[Document images with source code]
==================================================

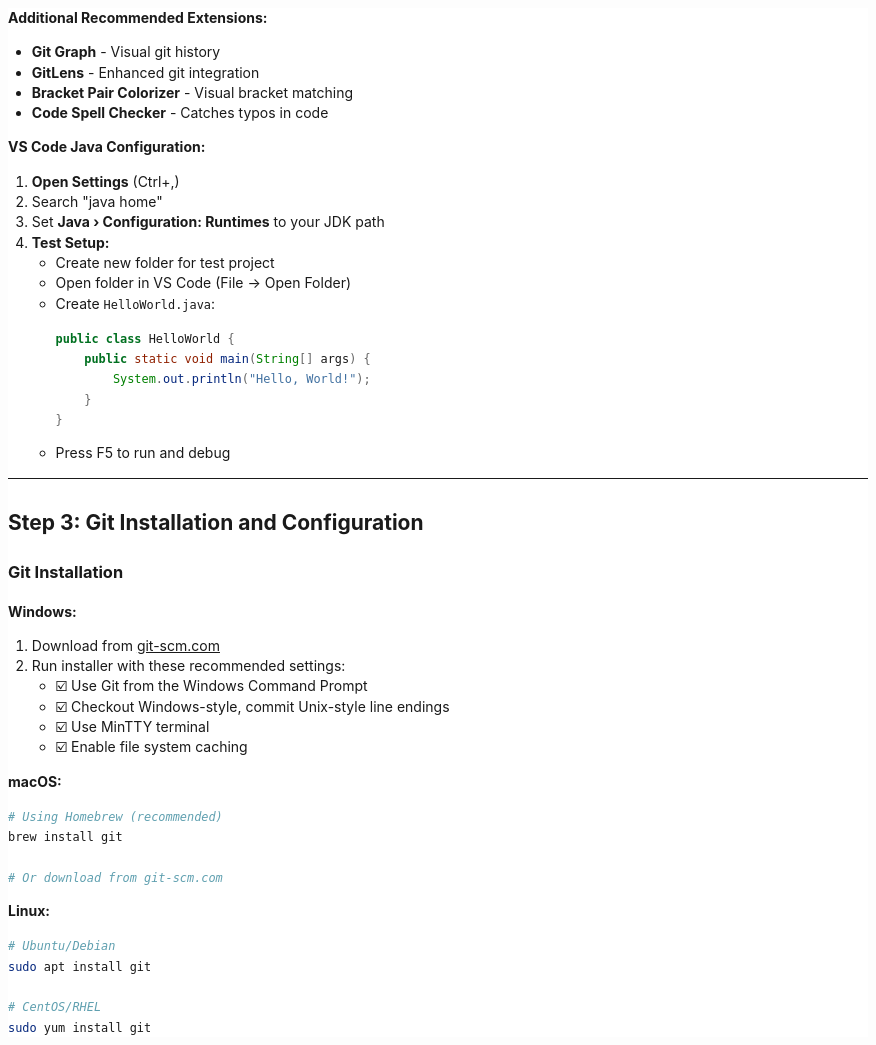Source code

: **Additional Recommended Extensions:**
- **Git Graph** - Visual git history
- **GitLens** - Enhanced git integration  
- **Bracket Pair Colorizer** - Visual bracket matching
- **Code Spell Checker** - Catches typos in code

**VS Code Java Configuration:**
1. **Open Settings** (Ctrl+,)
2. Search "java home"
3. Set **Java › Configuration: Runtimes** to your JDK path
4. **Test Setup:**
   - Create new folder for test project
   - Open folder in VS Code (File → Open Folder)
   - Create `HelloWorld.java`:
     ```java
     public class HelloWorld {
         public static void main(String[] args) {
             System.out.println("Hello, World!");
         }
     }
     ```
   - Press F5 to run and debug

---

## Step 3: Git Installation and Configuration

### Git Installation

**Windows:**
1. Download from [git-scm.com](https://git-scm.com/download/win)
2. Run installer with these recommended settings:
   - ☑️ Use Git from the Windows Command Prompt
   - ☑️ Checkout Windows-style, commit Unix-style line endings
   - ☑️ Use MinTTY terminal
   - ☑️ Enable file system caching

**macOS:**
```bash
# Using Homebrew (recommended)
brew install git

# Or download from git-scm.com
```

**Linux:**
```bash
# Ubuntu/Debian
sudo apt install git

# CentOS/RHEL
sudo yum install git
```
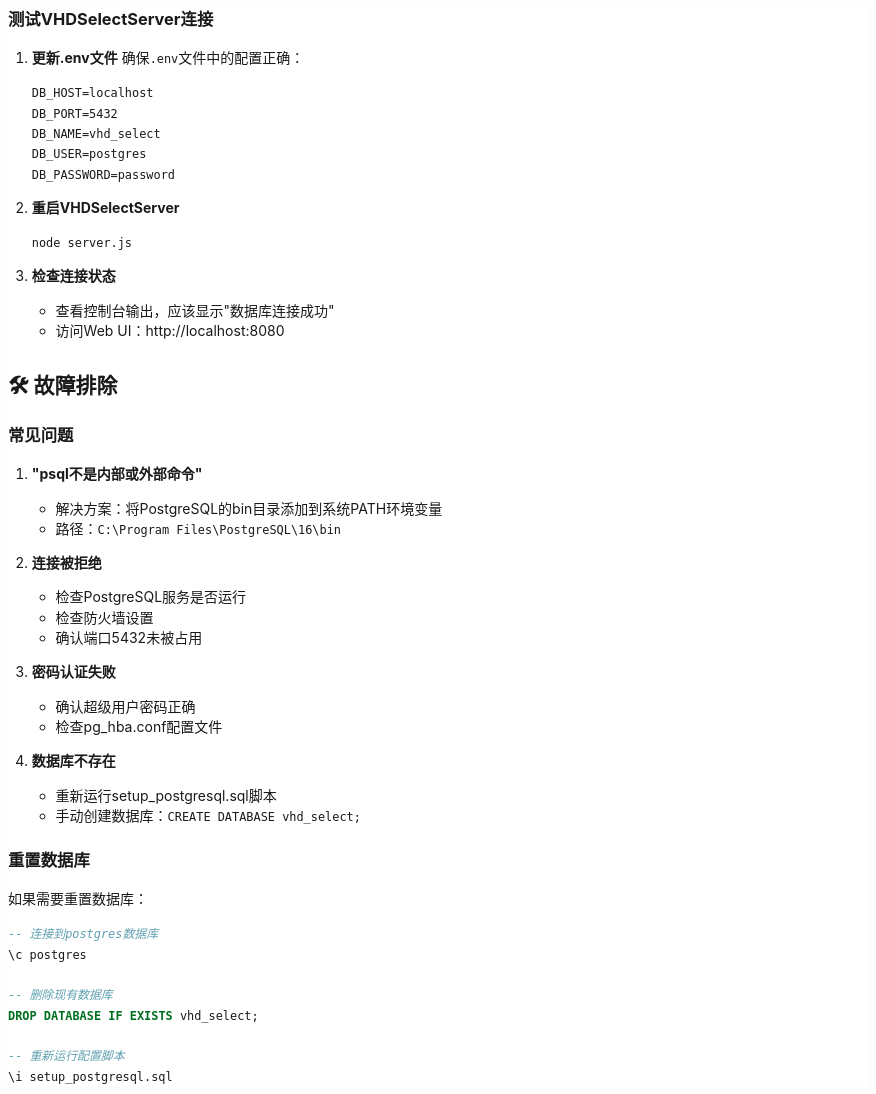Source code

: ### 测试VHDSelectServer连接

1. **更新.env文件**
   确保`.env`文件中的配置正确：
   ```env
   DB_HOST=localhost
   DB_PORT=5432
   DB_NAME=vhd_select
   DB_USER=postgres
   DB_PASSWORD=password
   ```

2. **重启VHDSelectServer**
   ```bash
   node server.js
   ```

3. **检查连接状态**
   - 查看控制台输出，应该显示"数据库连接成功"
   - 访问Web UI：http://localhost:8080

## 🛠️ 故障排除

### 常见问题

1. **"psql不是内部或外部命令"**
   - 解决方案：将PostgreSQL的bin目录添加到系统PATH环境变量
   - 路径：`C:\Program Files\PostgreSQL\16\bin`

2. **连接被拒绝**
   - 检查PostgreSQL服务是否运行
   - 检查防火墙设置
   - 确认端口5432未被占用

3. **密码认证失败**
   - 确认超级用户密码正确
   - 检查pg_hba.conf配置文件

4. **数据库不存在**
   - 重新运行setup_postgresql.sql脚本
   - 手动创建数据库：`CREATE DATABASE vhd_select;`

### 重置数据库

如果需要重置数据库：

```sql
-- 连接到postgres数据库
\c postgres

-- 删除现有数据库
DROP DATABASE IF EXISTS vhd_select;

-- 重新运行配置脚本
\i setup_postgresql.sql
```
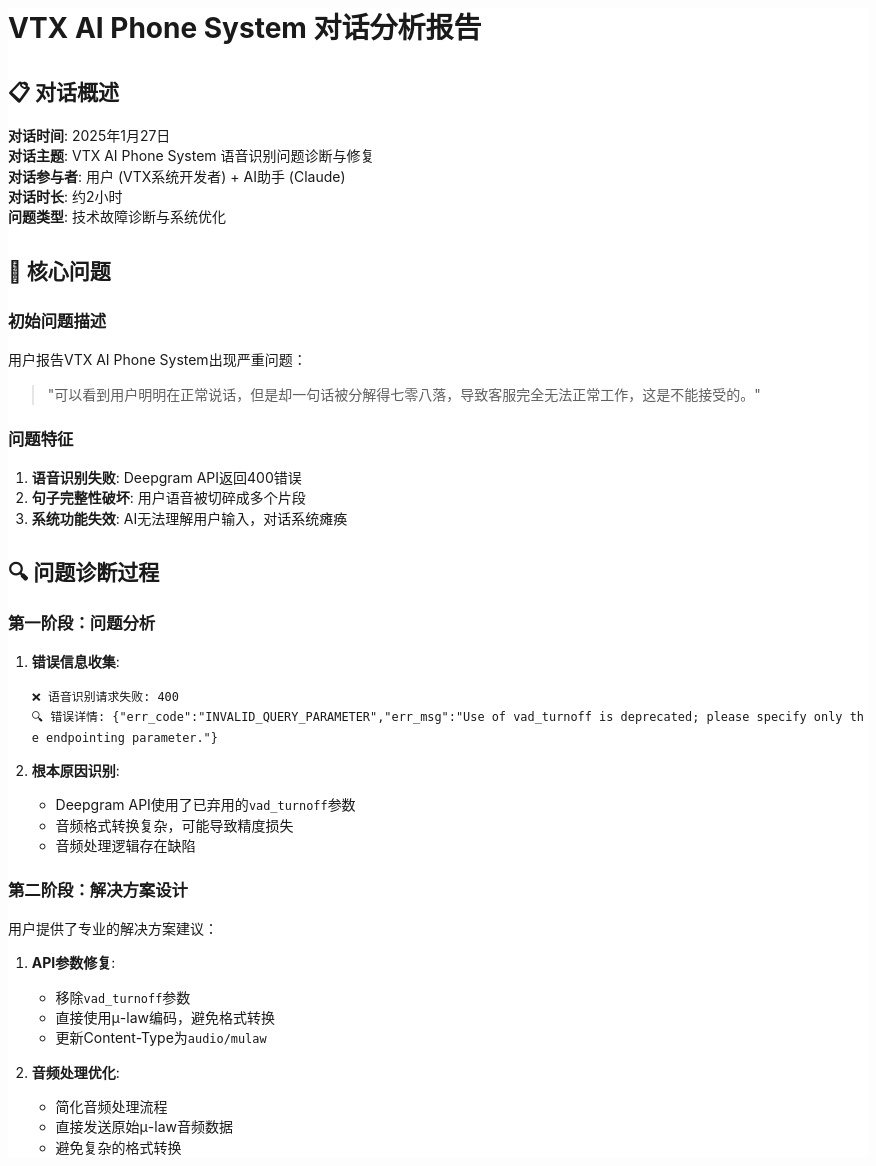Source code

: # VTX AI Phone System 对话分析报告

## 📋 对话概述

**对话时间**: 2025年1月27日  
**对话主题**: VTX AI Phone System 语音识别问题诊断与修复  
**对话参与者**: 用户 (VTX系统开发者) + AI助手 (Claude)  
**对话时长**: 约2小时  
**问题类型**: 技术故障诊断与系统优化  

## 🎯 核心问题

### 初始问题描述
用户报告VTX AI Phone System出现严重问题：
> "可以看到用户明明在正常说话，但是却一句话被分解得七零八落，导致客服完全无法正常工作，这是不能接受的。"

### 问题特征
1. **语音识别失败**: Deepgram API返回400错误
2. **句子完整性破坏**: 用户语音被切碎成多个片段
3. **系统功能失效**: AI无法理解用户输入，对话系统瘫痪

## 🔍 问题诊断过程

### 第一阶段：问题分析
1. **错误信息收集**:
   ```
   ❌ 语音识别请求失败: 400
   🔍 错误详情: {"err_code":"INVALID_QUERY_PARAMETER","err_msg":"Use of vad_turnoff is deprecated; please specify only the endpointing parameter."}
   ```

2. **根本原因识别**:
   - Deepgram API使用了已弃用的`vad_turnoff`参数
   - 音频格式转换复杂，可能导致精度损失
   - 音频处理逻辑存在缺陷

### 第二阶段：解决方案设计
用户提供了专业的解决方案建议：

1. **API参数修复**:
   - 移除`vad_turnoff`参数
   - 直接使用μ-law编码，避免格式转换
   - 更新Content-Type为`audio/mulaw`

2. **音频处理优化**:
   - 简化音频处理流程
   - 直接发送原始μ-law音频数据
   - 避免复杂的格式转换
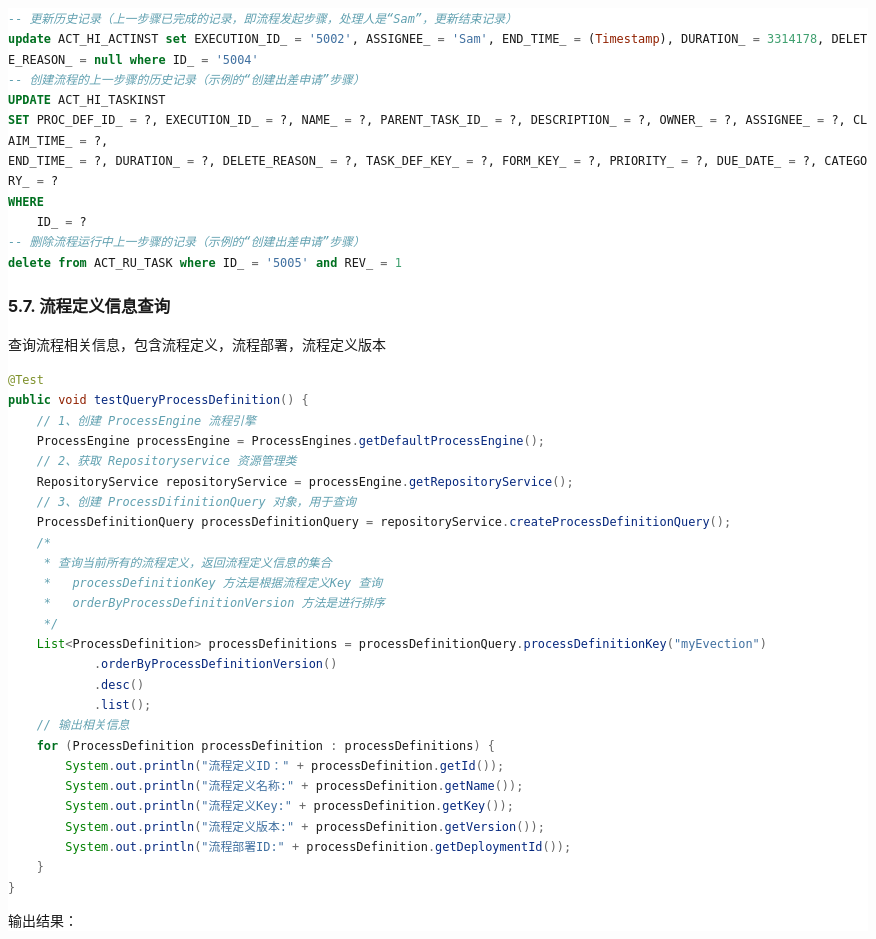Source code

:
 ```sql
-- 更新历史记录（上一步骤已完成的记录，即流程发起步骤，处理人是“Sam”，更新结束记录）
update ACT_HI_ACTINST set EXECUTION_ID_ = '5002', ASSIGNEE_ = 'Sam', END_TIME_ = (Timestamp), DURATION_ = 3314178, DELETE_REASON_ = null where ID_ = '5004'
-- 创建流程的上一步骤的历史记录（示例的“创建出差申请”步骤）
UPDATE ACT_HI_TASKINST 
SET PROC_DEF_ID_ = ?, EXECUTION_ID_ = ?, NAME_ = ?, PARENT_TASK_ID_ = ?, DESCRIPTION_ = ?, OWNER_ = ?, ASSIGNEE_ = ?, CLAIM_TIME_ = ?, 
END_TIME_ = ?, DURATION_ = ?, DELETE_REASON_ = ?, TASK_DEF_KEY_ = ?, FORM_KEY_ = ?, PRIORITY_ = ?, DUE_DATE_ = ?, CATEGORY_ = ? 
WHERE
	ID_ = ?
-- 删除流程运行中上一步骤的记录（示例的“创建出差申请”步骤）
delete from ACT_RU_TASK where ID_ = '5005' and REV_ = 1
```

### 5.7. 流程定义信息查询

查询流程相关信息，包含流程定义，流程部署，流程定义版本

```java
@Test
public void testQueryProcessDefinition() {
    // 1、创建 ProcessEngine 流程引擎
    ProcessEngine processEngine = ProcessEngines.getDefaultProcessEngine();
    // 2、获取 Repositoryservice 资源管理类
    RepositoryService repositoryService = processEngine.getRepositoryService();
    // 3、创建 ProcessDifinitionQuery 对象，用于查询
    ProcessDefinitionQuery processDefinitionQuery = repositoryService.createProcessDefinitionQuery();
    /*
     * 查询当前所有的流程定义，返回流程定义信息的集合
     *   processDefinitionKey 方法是根据流程定义Key 查询
     *   orderByProcessDefinitionVersion 方法是进行排序
     */
    List<ProcessDefinition> processDefinitions = processDefinitionQuery.processDefinitionKey("myEvection")
            .orderByProcessDefinitionVersion()
            .desc()
            .list();
    // 输出相关信息
    for (ProcessDefinition processDefinition : processDefinitions) {
        System.out.println("流程定义ID：" + processDefinition.getId());
        System.out.println("流程定义名称:" + processDefinition.getName());
        System.out.println("流程定义Key:" + processDefinition.getKey());
        System.out.println("流程定义版本:" + processDefinition.getVersion());
        System.out.println("流程部署ID:" + processDefinition.getDeploymentId());
    }
}
```

输出结果：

==================================================

## [What is being asked]
Apart from the images, the entries above must be returned without alteration.

## [Exercise solution]
Source code

: **Additional Recommended Extensions:**
- **Git Graph** - Visual git history
- **GitLens** - Enhanced git integration  
- **Bracket Pair Colorizer** - Visual bracket matching
- **Code Spell Checker** - Catches typos in code

**VS Code Java Configuration:**
1. **Open Settings** (Ctrl+,)
2. Search "java home"
3. Set **Java › Configuration: Runtimes** to your JDK path
4. **Test Setup:**
   - Create new folder for test project
   - Open folder in VS Code (File → Open Folder)
   - Create `HelloWorld.java`:
     ```java
     public class HelloWorld {
         public static void main(String[] args) {
             System.out.println("Hello, World!");
         }
     }
     ```
   - Press F5 to run and debug

---

## Step 3: Git Installation and Configuration

### Git Installation

**Windows:**
1. Download from [git-scm.com](https://git-scm.com/download/win)
2. Run installer with these recommended settings:
   - ☑️ Use Git from the Windows Command Prompt
   - ☑️ Checkout Windows-style, commit Unix-style line endings
   - ☑️ Use MinTTY terminal
   - ☑️ Enable file system caching

**macOS:**
```bash
# Using Homebrew (recommended)
brew install git

# Or download from git-scm.com
```

**Linux:**
```bash
# Ubuntu/Debian
sudo apt install git

# CentOS/RHEL
sudo yum install git
```
Source code

: ### 测试VHDSelectServer连接

1. **更新.env文件**
   确保`.env`文件中的配置正确：
   ```env
   DB_HOST=localhost
   DB_PORT=5432
   DB_NAME=vhd_select
   DB_USER=postgres
   DB_PASSWORD=password
   ```

2. **重启VHDSelectServer**
   ```bash
   node server.js
   ```

3. **检查连接状态**
   - 查看控制台输出，应该显示"数据库连接成功"
   - 访问Web UI：http://localhost:8080

## 🛠️ 故障排除

### 常见问题

1. **"psql不是内部或外部命令"**
   - 解决方案：将PostgreSQL的bin目录添加到系统PATH环境变量
   - 路径：`C:\Program Files\PostgreSQL\16\bin`

2. **连接被拒绝**
   - 检查PostgreSQL服务是否运行
   - 检查防火墙设置
   - 确认端口5432未被占用

3. **密码认证失败**
   - 确认超级用户密码正确
   - 检查pg_hba.conf配置文件

4. **数据库不存在**
   - 重新运行setup_postgresql.sql脚本
   - 手动创建数据库：`CREATE DATABASE vhd_select;`

### 重置数据库

如果需要重置数据库：

```sql
-- 连接到postgres数据库
\c postgres

-- 删除现有数据库
DROP DATABASE IF EXISTS vhd_select;

-- 重新运行配置脚本
\i setup_postgresql.sql
```
Source code

: # VTX AI Phone System 对话分析报告

## 📋 对话概述

**对话时间**: 2025年1月27日  
**对话主题**: VTX AI Phone System 语音识别问题诊断与修复  
**对话参与者**: 用户 (VTX系统开发者) + AI助手 (Claude)  
**对话时长**: 约2小时  
**问题类型**: 技术故障诊断与系统优化  

## 🎯 核心问题

### 初始问题描述
用户报告VTX AI Phone System出现严重问题：
> "可以看到用户明明在正常说话，但是却一句话被分解得七零八落，导致客服完全无法正常工作，这是不能接受的。"

### 问题特征
1. **语音识别失败**: Deepgram API返回400错误
2. **句子完整性破坏**: 用户语音被切碎成多个片段
3. **系统功能失效**: AI无法理解用户输入，对话系统瘫痪

## 🔍 问题诊断过程

### 第一阶段：问题分析
1. **错误信息收集**:
   ```
   ❌ 语音识别请求失败: 400
   🔍 错误详情: {"err_code":"INVALID_QUERY_PARAMETER","err_msg":"Use of vad_turnoff is deprecated; please specify only the endpointing parameter."}
   ```

2. **根本原因识别**:
   - Deepgram API使用了已弃用的`vad_turnoff`参数
   - 音频格式转换复杂，可能导致精度损失
   - 音频处理逻辑存在缺陷

### 第二阶段：解决方案设计
用户提供了专业的解决方案建议：

1. **API参数修复**:
   - 移除`vad_turnoff`参数
   - 直接使用μ-law编码，避免格式转换
   - 更新Content-Type为`audio/mulaw`

2. **音频处理优化**:
   - 简化音频处理流程
   - 直接发送原始μ-law音频数据
   - 避免复杂的格式转换
Source code

:
 ```sql
-- 更新历史记录（上一步骤已完成的记录，即流程发起步骤，处理人是“Sam”，更新结束记录）
update ACT_HI_ACTINST set EXECUTION_ID_ = '5002', ASSIGNEE_ = 'Sam', END_TIME_ = (Timestamp), DURATION_ = 3314178, DELETE_REASON_ = null where ID_ = '5004'
-- 创建流程的上一步骤的历史记录（示例的“创建出差申请”步骤）
UPDATE ACT_HI_TASKINST 
SET PROC_DEF_ID_ = ?, EXECUTION_ID_ = ?, NAME_ = ?, PARENT_TASK_ID_ = ?, DESCRIPTION_ = ?, OWNER_ = ?, ASSIGNEE_ = ?, CLAIM_TIME_ = ?, 
END_TIME_ = ?, DURATION_ = ?, DELETE_REASON_ = ?, TASK_DEF_KEY_ = ?, FORM_KEY_ = ?, PRIORITY_ = ?, DUE_DATE_ = ?, CATEGORY_ = ? 
WHERE
	ID_ = ?
-- 删除流程运行中上一步骤的记录（示例的“创建出差申请”步骤）
delete from ACT_RU_TASK where ID_ = '5005' and REV_ = 1
```

### 5.7. 流程定义信息查询

查询流程相关信息，包含流程定义，流程部署，流程定义版本

```java
@Test
public void testQueryProcessDefinition() {
    // 1、创建 ProcessEngine 流程引擎
    ProcessEngine processEngine = ProcessEngines.getDefaultProcessEngine();
    // 2、获取 Repositoryservice 资源管理类
    RepositoryService repositoryService = processEngine.getRepositoryService();
    // 3、创建 ProcessDifinitionQuery 对象，用于查询
    ProcessDefinitionQuery processDefinitionQuery = repositoryService.createProcessDefinitionQuery();
    /*
     * 查询当前所有的流程定义，返回流程定义信息的集合
     *   processDefinitionKey 方法是根据流程定义Key 查询
     *   orderByProcessDefinitionVersion 方法是进行排序
     */
    List<ProcessDefinition> processDefinitions = processDefinitionQuery.processDefinitionKey("myEvection")
            .orderByProcessDefinitionVersion()
            .desc()
            .list();
    // 输出相关信息
    for (ProcessDefinition processDefinition : processDefinitions) {
        System.out.println("流程定义ID：" + processDefinition.getId());
        System.out.println("流程定义名称:" + processDefinition.getName());
        System.out.println("流程定义Key:" + processDefinition.getKey());
        System.out.println("流程定义版本:" + processDefinition.getVersion());
        System.out.println("流程部署ID:" + processDefinition.getDeploymentId());
    }
}
```

输出结果：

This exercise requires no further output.